Im about to purchase PPG Concept DCC paint which cost about $200+ a gallon. I'll be using them for my cabinet project. Any suggested quality alternatives out there? I mean, that stuff is very expensive and i'll need around 3-4 gallons of it. 

I been searching online, i see companies like house of kolor, are they any good? Also SW has an automotive site, are they any good?


----------



## ibsocal (Feb 24, 2007)

lots of tricks to fine finish spraying.midwest chemicals 65.00 gal acrylic urethane will work real good.:drink:


----------



## PlainPainter (Dec 29, 2004)

enlighten me, why are we using car paint for cabinetry?


----------



## Thag (Nov 27, 2007)

PlainPainter said:


> enlighten me, why are we using car paint for cabinetry?

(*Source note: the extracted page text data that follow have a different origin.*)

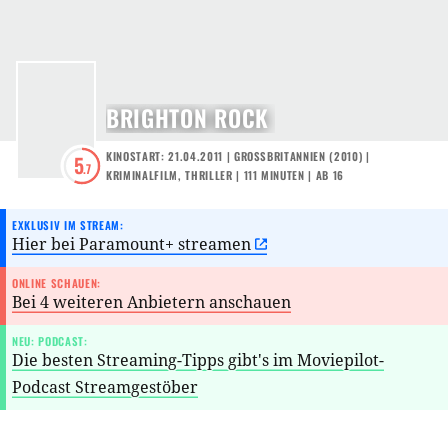
BRIGHTON ROCK
KINOSTART: 21.04.2011
|
GROSSBRITANNIEN
(
2010
) |
5
.7
KRIMINALFILM
,
THRILLER
| 111 MINUTEN
|
AB 16
EXKLUSIV IM STREAM:
Hier bei Paramount+ streamen
ONLINE SCHAUEN:
Bei 4 weiteren Anbietern anschauen
NEU: PODCAST:
Die besten Streaming-Tipps gibt's im Moviepilot-
Podcast Streamgestöber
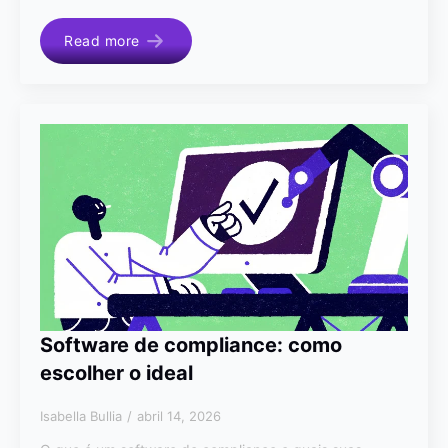
Read more
Software de compliance: como
escolher o ideal
Isabella Bullia
abril 14, 2026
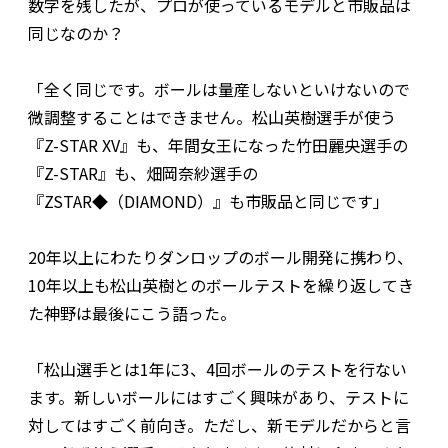
数字を残したが、プロが使っているモデルと市販品は
同じなのか？
「全く同じです。ボールは量産しないといけないので
微調整することはできません。松山英樹選手が使う
『Z-STAR XV』も、年間女王になった竹田麗央選手の
『Z-STAR』も、畑岡奈紗選手の
『ZSTAR◆（DIAMOND）』も市販品と同じです」
20年以上にわたりダンロップのボール開発に携わり、
10年以上も松山英樹とのボールテストを繰り返してき
た神野は最後にこう語った。
「松山選手とは1年に3、4回ボールのテストを行ない
ます。新しいボールにはすごく興味があり、テストに
対してはすごく前向き。ただし、新モデルだからと言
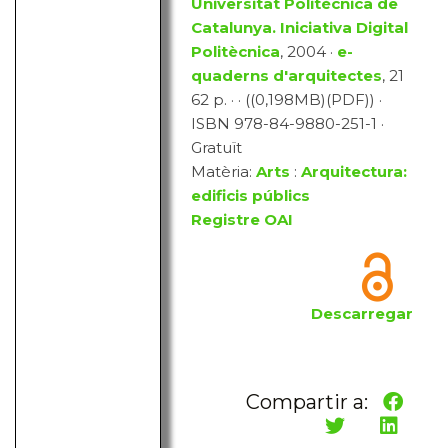
Universitat Politècnica de
Catalunya. Iniciativa Digital
Politècnica
, 2004 ·
e-
quaderns d'arquitectes
, 21
62 p. · · ((0,198MB)(PDF)) ·
ISBN 978-84-9880-251-1 ·
Gratuït
Matèria:
Arts
:
Arquitectura:
edificis públics
Registre OAI
Descarregar
Compartir a:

I know some people who will take their doors to a body shop to have them sprayed.:blink:


----------



## ibsocal (Feb 24, 2007)

I asked the same thing earlier but edited it out.but i will tell u this the stuff i use 1:1 acrylic urethane on cabinets is better then the old traditional coatings that i have used and seen out there.:drink:


----------



## user20594 (Jan 4, 2008)

*plaza*

Plaza,
This is REALLY my game. Forgive me about all the **** I have yelled at you. There is no reason to pay for an automotive costs. I run the same PPG. lines on the industrial line of my company I can get you DP 50 or 40 for 20$ a gallon. The name of the line in Industrial is. ,,,,,, Dig ,,,,, Call Tom at 1-507-Last clue is Paul Fox. Good luck


----------



## plazaman (Apr 17, 2005)

panderson2414 said:


> Plaza,
> This is REALLY my game. Forgive me about all the **** I have yelled at you. There is no reason to pay for an automotive costs. I run the same PPG. lines on the industrial line of my company I can get you DP 50 or 40 for 20$ a gallon. The name of the line in Industrial is. ,,,,,, Dig ,,,,, Call Tom at 1-507-Last clue is Paul Fox. Good luck


whats the number? Do they have a website? 
We like the finish of the car paint, but its so expensive so im looking for alternatives.


----------



## Paintpimp (Nov 15, 2006)

If you can apply the car finishes. You should also be able to apply pigmented conversion varnishes. Get most colors and not spend too much for it. Check with you local paint dealer.


----------



## plazaman (Apr 17, 2005)

what about other brands of the car paint?


----------